Types of Religious Organizations

All religious organizations involve communities of believers. However, these communities come in different forms. The most basic of these today are religious movements, denominations, sects, and cults.
 

Religious movements and denominations

A form of social movement, religious movements involve groups of people who join together to spread a new religion or to reinterpret an old one. Religious movements are large and typically “open” in their memberships, especially at the beginning of the movement. Examples of religious movements include the early Christian movement, the Lutheran movement that began the Protestant Reformation, the Reformed Jewish movement, and, more recently, the Islamic Fundamentalist movement.

The agendas of many religious movements fade when their leaders lose influence, are replaced, or die. A movement that survives, though, may become a church, or denomination. In other words, the movement may become a formal organization of adherents with established symbols, rituals, and methods of governance.

Millennial movements periodically come on the scene, especially at the turn of centuries and millennia. Popular among some fringe Christian sects and cults, millennialists anticipate large‐scale catastrophe, disaster, and social changes—perhaps in fulfillment of Scriptural prophecies. They may also look forward to the collective salvation for a particular group of believers—usually themselves.
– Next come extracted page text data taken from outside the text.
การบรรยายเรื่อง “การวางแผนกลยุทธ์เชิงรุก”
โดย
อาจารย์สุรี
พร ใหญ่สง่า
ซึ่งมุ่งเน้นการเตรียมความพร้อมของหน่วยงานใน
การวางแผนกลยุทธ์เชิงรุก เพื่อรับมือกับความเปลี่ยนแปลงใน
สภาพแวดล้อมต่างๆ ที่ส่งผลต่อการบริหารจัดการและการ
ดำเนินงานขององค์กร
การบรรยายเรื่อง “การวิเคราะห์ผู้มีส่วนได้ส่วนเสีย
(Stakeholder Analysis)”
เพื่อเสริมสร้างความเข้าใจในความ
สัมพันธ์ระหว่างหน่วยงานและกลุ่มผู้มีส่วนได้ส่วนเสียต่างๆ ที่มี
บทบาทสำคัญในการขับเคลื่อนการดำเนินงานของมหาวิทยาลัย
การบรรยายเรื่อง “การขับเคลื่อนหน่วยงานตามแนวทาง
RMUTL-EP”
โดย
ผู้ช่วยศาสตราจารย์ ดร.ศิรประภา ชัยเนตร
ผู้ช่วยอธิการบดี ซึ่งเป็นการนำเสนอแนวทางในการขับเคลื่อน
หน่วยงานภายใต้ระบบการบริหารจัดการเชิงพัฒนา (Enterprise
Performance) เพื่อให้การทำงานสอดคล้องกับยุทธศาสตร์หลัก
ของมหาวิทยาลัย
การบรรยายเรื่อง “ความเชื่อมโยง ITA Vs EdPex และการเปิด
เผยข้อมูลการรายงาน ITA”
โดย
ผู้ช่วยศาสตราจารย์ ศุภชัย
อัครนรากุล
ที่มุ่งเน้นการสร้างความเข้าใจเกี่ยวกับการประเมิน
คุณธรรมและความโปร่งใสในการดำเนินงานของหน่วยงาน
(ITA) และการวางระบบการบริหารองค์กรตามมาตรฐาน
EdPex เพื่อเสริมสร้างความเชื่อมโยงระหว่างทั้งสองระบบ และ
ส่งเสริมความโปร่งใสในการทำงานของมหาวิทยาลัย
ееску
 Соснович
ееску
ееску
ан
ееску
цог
Denominations are large and established religious bodies that have a hierarchy of religious leaders operating within a formal, bureaucratic structure. Most denominational members are born into and grow up within the body. Examples of Christian denominations include the Roman Catholic Church, the United Methodist Church, and the Antiochian Orthodox Church.

Sects and cults

Sects
are smaller, less organized religious bodies of committed members. They typically arise in protest to a larger denomination, like the Anglicans originally did to the Roman church in the 1500s. They may have few or no leaders and little formal structure. Convinced that they have “the truth” and that no one else does (especially not the denomination against which they are protesting), sects actively seek new converts. People are more likely to join sects than to be born into them.

As sects grow, they may mellow and become an institutional religious body instead of a protesting group. If a sect survives over an extended period of time, it will probably become a denomination. In contrast to sects, denominations normally recognize each other as legitimate churches (though doctrinally in error) and peacefully coexist.
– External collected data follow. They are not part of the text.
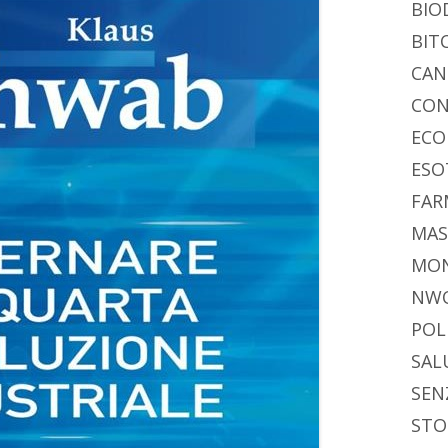
BIO
BIT
CAN
CON
ECO
ESO
FAR
MAS
MO
NW
POL
SAL
SEN
STO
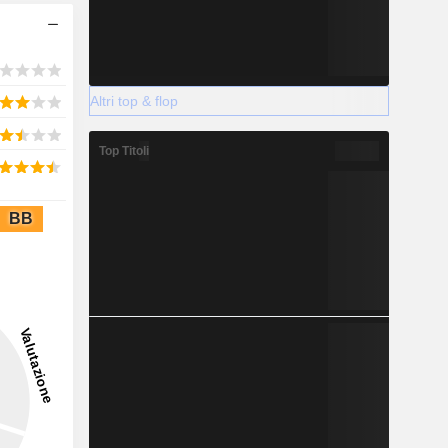
Altri top & flop
Top Titoli
BB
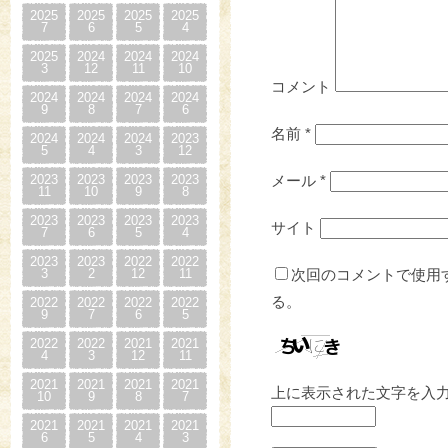
2025
2025
2025
2025
7
6
5
4
2025
2024
2024
2024
3
12
11
10
コメント
2024
2024
2024
2024
9
8
7
6
名前
*
2024
2024
2024
2023
5
4
3
12
2023
2023
2023
2023
メール
*
11
10
9
8
2023
2023
2023
2023
サイト
7
6
5
4
2023
2023
2022
2022
3
2
12
11
次回のコメントで使用
る。
2022
2022
2022
2022
9
7
6
5
2022
2022
2021
2021
4
3
12
11
2021
2021
2021
2021
上に表示された文字を入
10
9
8
7
2021
2021
2021
2021
6
5
4
3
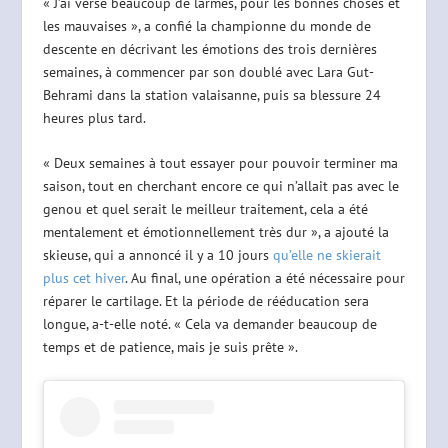
« J’ai versé beaucoup de larmes, pour les bonnes choses et
les mauvaises », a confié la championne du monde de
descente en décrivant les émotions des trois dernières
semaines, à commencer par son doublé avec Lara Gut-
Behrami dans la station valaisanne, puis sa blessure 24
heures plus tard.
« Deux semaines à tout essayer pour pouvoir terminer ma
saison, tout en cherchant encore ce qui n’allait pas avec le
genou et quel serait le meilleur traitement, cela a été
mentalement et émotionnellement très dur », a ajouté la
skieuse, qui a annoncé il y a 10 jours
qu’elle ne skierait
plus cet hiver
. Au final, une opération a été nécessaire pour
réparer le cartilage. Et la période de rééducation sera
longue, a-t-elle noté. « Cela va demander beaucoup de
temps et de patience, mais je suis prête ».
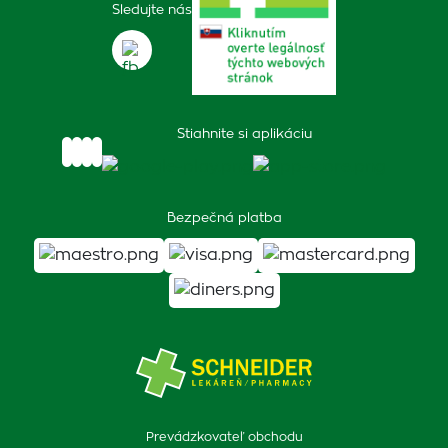
Sledujte nás
Stiahnite si aplikáciu
Bezpečná platba
Prevádzkovateľ obchodu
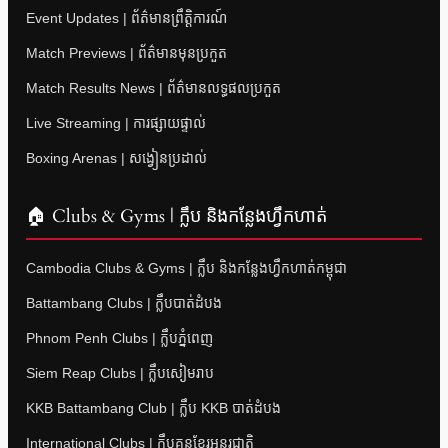
Event Updates | ព័ត៌មានព្រឹត្តិការណ៍
Match Previews | ព័ត៌មានមុនប្រកួត
Match Results News | ព័ត៌មានលទ្ធផលប្រកួត
Live Streaming | ការផ្សាយផ្ទាល់
Boxing Arenas | សង្វៀនប្រដាល់
🏠 Clubs & Gyms | ក្លឹប និងកន្លែងហ្វឹកហាត់
Cambodia Clubs & Gyms | ក្លឹប និងកន្លែងហ្វឹកហាត់កម្ពុជា
Battambang Clubs | ក្លឹបបាត់ដំបង
Phnom Penh Clubs | ក្លឹបភ្នំពេញ
Siem Reap Clubs | ក្លឹបសៀមរាប
KKB Battambang Club | ក្លឹប KKB បាត់ដំបង
International Clubs | ក្លឹបគុនខ្មែរអន្តរជាតិ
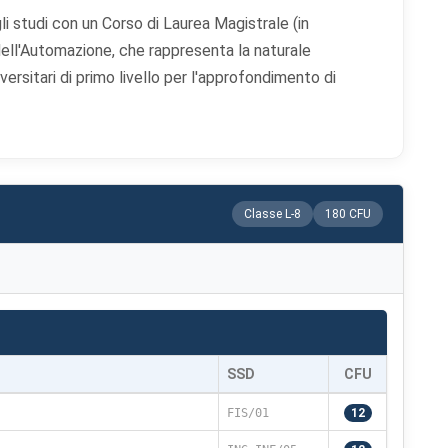
li studi con un Corso di Laurea Magistrale (in
ell'Automazione, che rappresenta la naturale
rsitari di primo livello per l'approfondimento di
Classe L-8
180 CFU
SSD
CFU
FIS/01
12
At first cults may resemble sects, but important differences exist. Cults, the most transient and informal of all religious groups, provide havens for people who reject the norms and values of larger society. Cultists may live separately or together in communes. Additionally, cults normally center around a charismatic leader who focuses on bringing together people of the same turn of mind. The potential for abuse and other problems in such environments has led American society to give much negative press to cults, although not all cults are necessarily abusive.